## START PASSAGE PROVIDED

Church of England, differences in Diocese

It is difficult to know where to start with this one, but I guess it is part of my safeguarding report.
The Diocese of Winchester and Other Church of England Diocese. This post is mainly about other Diocese in contrast to the Diocese of Winchester.

From age 19 to age 30 or 31, all I knew was the Diocese of Winchester, and I went from the damaging environment I grew up in almost directly into the damaging environment of the Diocese of Winchester’s Churches, almost without a break, so the Church of England basically replaced the environment I grew up in.

The insular cult-type environment that I grew up in meant that I was dependent on other people and not knowing any boundaries, especially not my own, and because of the way I was brought into the Church of England and the people who brought me into the church of England, I did not start growing into a healthy adult, but instead became the bottom of the heap in the Church of England, with sexual and emotional abuse damaging me further and holding me back
But in the end, I am the one blamed, scapegoated, maligned and shunned for the stories of what has happened, while ordained and diocese-employed people who have done wrong and provoked reactions from me, have been absolved and exonorated, despite their positions of responsibility, the fact that they  are neurotypical, and the fact they have crossed and abuse boundaries while knowing what they were doing, while I was reacting to them and am not neurotypical and am damaged and have been abused.

I am scapegoated for shortcomings that in some circumstances I am not in control of, while at all times, people who have abused me and have behaved unprofessionally have been let off at my expense.

After being driven from the Diocese of Winchester by Jane Fisher in 2011, I travelled and visited other diocese, for almost the first time ever I visited other Church of England churches and saw that they were different from the Diocese of Winchester in some ways, and in a way I saw a better side of the church of England, one I didn’t know existed, but on the other hand some things remained uniform of the Church of England.

One of the Diocese I visited is Chichester, and I would like to give them an honourable mention, because they have had such bad press and my experience of them was good.

As well as great care and genuine Christianity that I witnessed in the Diocese of Chichester, I also witnessed very stringent safeguarding.
I was amazed at how caring the four priests and one secretary I met in the Diocese of Chichester were, they looked at how to help me, and during the time I was with them, they helped me effectively and as a result, again I started to try and lay the foundations for a new life, which was again destroyed by Jane Fisher and Michael Scott-Joynt.
Several things stand out about Chichester, one was that one of the curates would come to the homeless daycentre and cook breakfast for the homeless, and even the toughest of them loved him, his was an example of practicing what he preached.
An example of safeguarding that strikes me was the curate telling me that the youth leader never let any of his charges out of his sight and that he would not even let them cross the church alone to go to the toilet if there was anyone in church.
Also the priests, having heard that it was the Church of England who had harmed me and left me homeless, were very open about what had happened in the Diocese of Chichester regarding abuse.
So, for all the negative publicity, Chichester deserves a cheer.

London, I was starving and I could hardly walk, I went into a church of England church and told them that my blood sugar was very low and could they help me by sparing me a cup of tea with sugar in it so that I could get the energy to get a bit further and maybe find food.
Their reaction was as far from the principles of Christianity as it is possible to get, they told me that they ‘couldn’t do that because they would have the homeless queing up round the block for tea if they did’, which is both untrue and completely Unchristian, they seem to have forgotten what they are there for, apart from their salaries.

## END PASSAGE PROVIDED
## START RECORDS TO PROCESS

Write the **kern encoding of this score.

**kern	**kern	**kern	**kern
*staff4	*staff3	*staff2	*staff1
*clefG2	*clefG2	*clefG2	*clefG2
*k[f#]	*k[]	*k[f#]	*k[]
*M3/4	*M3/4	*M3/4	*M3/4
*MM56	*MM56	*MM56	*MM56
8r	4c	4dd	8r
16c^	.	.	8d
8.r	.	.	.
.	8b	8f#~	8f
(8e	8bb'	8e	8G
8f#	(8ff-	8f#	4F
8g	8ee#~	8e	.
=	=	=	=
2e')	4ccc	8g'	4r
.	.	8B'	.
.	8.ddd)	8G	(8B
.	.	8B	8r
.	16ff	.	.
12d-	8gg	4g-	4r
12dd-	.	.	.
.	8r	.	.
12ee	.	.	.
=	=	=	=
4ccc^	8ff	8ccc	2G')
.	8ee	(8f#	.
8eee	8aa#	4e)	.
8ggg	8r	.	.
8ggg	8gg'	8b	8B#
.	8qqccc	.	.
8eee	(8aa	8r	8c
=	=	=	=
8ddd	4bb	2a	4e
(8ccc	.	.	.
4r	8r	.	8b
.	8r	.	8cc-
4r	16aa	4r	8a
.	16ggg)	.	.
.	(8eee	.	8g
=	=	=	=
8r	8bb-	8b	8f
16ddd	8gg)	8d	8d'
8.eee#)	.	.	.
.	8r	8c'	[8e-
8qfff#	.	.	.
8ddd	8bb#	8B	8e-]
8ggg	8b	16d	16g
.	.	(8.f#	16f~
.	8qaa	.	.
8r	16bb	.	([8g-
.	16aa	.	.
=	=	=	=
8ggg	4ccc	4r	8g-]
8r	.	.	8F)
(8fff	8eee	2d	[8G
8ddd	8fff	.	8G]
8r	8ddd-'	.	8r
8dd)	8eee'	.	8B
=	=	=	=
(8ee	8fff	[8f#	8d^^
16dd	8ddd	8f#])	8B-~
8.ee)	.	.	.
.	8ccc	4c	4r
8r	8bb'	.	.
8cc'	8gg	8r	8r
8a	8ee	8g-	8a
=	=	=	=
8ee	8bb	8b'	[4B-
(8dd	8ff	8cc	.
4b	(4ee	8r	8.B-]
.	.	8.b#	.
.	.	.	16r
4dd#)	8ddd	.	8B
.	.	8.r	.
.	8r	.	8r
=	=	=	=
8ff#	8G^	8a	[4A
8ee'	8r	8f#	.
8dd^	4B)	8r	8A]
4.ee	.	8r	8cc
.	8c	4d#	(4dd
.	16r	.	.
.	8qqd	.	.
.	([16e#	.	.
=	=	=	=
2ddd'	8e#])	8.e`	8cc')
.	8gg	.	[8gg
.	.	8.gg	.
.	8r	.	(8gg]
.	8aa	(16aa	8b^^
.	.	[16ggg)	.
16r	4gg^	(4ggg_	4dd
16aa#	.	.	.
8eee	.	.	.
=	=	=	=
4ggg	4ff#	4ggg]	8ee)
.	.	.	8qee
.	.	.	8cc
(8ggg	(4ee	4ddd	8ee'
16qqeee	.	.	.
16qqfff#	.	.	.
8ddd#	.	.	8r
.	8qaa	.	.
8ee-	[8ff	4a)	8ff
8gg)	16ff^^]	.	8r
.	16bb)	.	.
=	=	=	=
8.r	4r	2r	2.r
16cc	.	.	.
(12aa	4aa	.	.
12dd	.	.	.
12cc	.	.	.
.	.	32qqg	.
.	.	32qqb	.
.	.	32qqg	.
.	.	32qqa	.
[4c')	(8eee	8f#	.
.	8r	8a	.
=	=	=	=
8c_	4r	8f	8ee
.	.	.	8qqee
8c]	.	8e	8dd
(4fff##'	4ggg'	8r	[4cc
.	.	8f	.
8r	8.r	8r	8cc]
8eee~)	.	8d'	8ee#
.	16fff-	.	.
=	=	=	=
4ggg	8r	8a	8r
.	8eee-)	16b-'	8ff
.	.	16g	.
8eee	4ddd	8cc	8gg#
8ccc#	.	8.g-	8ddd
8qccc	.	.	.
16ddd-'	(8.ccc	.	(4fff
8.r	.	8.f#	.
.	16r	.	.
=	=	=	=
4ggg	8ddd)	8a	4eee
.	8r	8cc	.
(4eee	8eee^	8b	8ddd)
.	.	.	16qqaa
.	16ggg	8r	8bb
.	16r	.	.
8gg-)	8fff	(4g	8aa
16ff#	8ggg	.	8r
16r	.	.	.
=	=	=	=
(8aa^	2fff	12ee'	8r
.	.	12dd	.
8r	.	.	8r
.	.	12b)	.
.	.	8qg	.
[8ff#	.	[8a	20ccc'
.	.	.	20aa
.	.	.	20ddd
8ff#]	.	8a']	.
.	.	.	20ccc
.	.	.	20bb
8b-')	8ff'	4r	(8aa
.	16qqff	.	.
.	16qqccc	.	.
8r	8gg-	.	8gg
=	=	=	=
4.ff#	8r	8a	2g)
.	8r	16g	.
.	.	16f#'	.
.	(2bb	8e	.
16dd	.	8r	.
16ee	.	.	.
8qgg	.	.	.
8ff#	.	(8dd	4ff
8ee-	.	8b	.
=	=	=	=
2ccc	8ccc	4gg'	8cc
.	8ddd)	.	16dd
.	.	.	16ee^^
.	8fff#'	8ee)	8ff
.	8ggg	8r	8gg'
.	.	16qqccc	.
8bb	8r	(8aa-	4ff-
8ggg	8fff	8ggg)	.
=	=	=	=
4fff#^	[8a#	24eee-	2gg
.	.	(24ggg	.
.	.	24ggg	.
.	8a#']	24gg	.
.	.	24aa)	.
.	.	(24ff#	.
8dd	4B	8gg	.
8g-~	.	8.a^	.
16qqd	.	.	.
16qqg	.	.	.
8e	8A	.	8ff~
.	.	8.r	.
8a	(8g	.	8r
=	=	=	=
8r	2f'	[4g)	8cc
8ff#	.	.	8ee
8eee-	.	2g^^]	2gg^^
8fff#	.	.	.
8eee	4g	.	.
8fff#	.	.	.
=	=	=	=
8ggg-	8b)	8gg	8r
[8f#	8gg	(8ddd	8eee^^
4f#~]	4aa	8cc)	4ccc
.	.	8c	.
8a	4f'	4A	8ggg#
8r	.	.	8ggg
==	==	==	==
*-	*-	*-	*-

## END RECORDS TO PROCESS

*REQUEST A:* In the post, the sentence beginning "But in the end" names what is done to the writer. Which words does it use for this?
*REQUEST B:* Which lines of the entries contain the string "kern"? Filter them out and copy each one in full, treating uppercase and lowercase as different.
The post and the entries have nothing to do with each other.

*TASK RESULT A:* blamed, scapegoated, maligned, shunned

*TASK RESULT B:*
Write the **kern encoding of this score.
**kern	**kern	**kern	**kern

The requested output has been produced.